A new amateur radio activity for this year that you may not be aware of is the “52 Week Ham Radio Challenge”. Coordinated via the website and via a Mastodon bot, it provides 52 challenges for 2025, approximately one a week, for players to work on alongside each other.
The first four weeks’ challenges were:
- Create a QSL card design
- Monitor as many NCDXF IARU beacons in one week as possible
- Work another continent on 80m or 160m
- Research the history of your callsign
If you’d like to take part, head to the website for the rules and if you have a fediverse account, to see how to track your progress using the bot. There’s no need to do them in a specific order or wait until a specific week, but it’s fun to do the same activities alongside others, and the bot regularly shares people’s progress.
Here’s how I got on with weeks 1 to 4!
Week 1 (1-5 Jan): Create a QSL card design
This was one I had been putting off for ages, so I’m glad it came up! Physical QSL cards are rarely done anymore, and especially not for my main activities (POTA/WWFF and playing with digimodes), but I would love to receive one someday and would love to start sending them on request too. I did register with the RSGB QSL bureau in case Scout troops wanted to do QSL cards for Jamboree on the Air, but no-one asked and none came, which is a shame.

Written task a
Repeat the passage of the 52 Week Ham Radio Challenge post from "A new amateur" up to and including "shares people’s progress.", without altering a single word.

Given records
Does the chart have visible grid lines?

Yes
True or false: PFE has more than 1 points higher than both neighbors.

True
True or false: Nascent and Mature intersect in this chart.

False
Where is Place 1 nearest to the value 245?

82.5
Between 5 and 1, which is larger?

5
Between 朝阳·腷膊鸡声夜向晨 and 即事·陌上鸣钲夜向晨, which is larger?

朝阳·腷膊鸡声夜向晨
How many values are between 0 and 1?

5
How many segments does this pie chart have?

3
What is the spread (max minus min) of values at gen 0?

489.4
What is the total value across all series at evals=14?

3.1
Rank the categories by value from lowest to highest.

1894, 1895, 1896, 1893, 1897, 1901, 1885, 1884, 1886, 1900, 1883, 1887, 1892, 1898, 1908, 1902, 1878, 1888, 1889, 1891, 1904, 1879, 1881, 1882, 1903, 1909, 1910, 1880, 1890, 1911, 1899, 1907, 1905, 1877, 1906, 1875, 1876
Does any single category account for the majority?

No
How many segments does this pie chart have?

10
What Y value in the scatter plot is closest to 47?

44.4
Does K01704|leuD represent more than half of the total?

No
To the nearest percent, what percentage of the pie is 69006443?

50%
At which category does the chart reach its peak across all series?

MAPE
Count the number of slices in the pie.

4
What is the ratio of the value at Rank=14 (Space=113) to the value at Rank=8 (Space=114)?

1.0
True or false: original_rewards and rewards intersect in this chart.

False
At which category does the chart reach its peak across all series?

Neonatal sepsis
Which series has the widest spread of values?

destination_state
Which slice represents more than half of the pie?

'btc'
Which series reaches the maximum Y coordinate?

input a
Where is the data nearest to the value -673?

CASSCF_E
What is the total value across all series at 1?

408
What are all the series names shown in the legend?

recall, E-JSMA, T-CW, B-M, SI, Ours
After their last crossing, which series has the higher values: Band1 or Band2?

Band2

Written task b
Reproduce the rows from the line containing "destination_state" up to and including the line containing "After their last", with no changes.

Expected output a
A new amateur radio activity for this year that you may not be aware of is the “52 Week Ham Radio Challenge”. Coordinated via the website and via a Mastodon bot, it provides 52 challenges for 2025, approximately one a week, for players to work on alongside each other.
The first four weeks’ challenges were:
- Create a QSL card design
- Monitor as many NCDXF IARU beacons in one week as possible
- Work another continent on 80m or 160m
- Research the history of your callsign
If you’d like to take part, head to the website for the rules and if you have a fediverse account, to see how to track your progress using the bot. There’s no need to do them in a specific order or wait until a specific week, but it’s fun to do the same activities alongside others, and the bot regularly shares people’s progress.

Expected output b
destination_state
Which slice represents more than half of the pie?

'btc'
Which series reaches the maximum Y coordinate?

input a
Where is the data nearest to the value -673?

CASSCF_E
What is the total value across all series at 1?

408
What are all the series names shown in the legend?

recall, E-JSMA, T-CW, B-M, SI, Ours
After their last crossing, which series has the higher values: Band1 or Band2?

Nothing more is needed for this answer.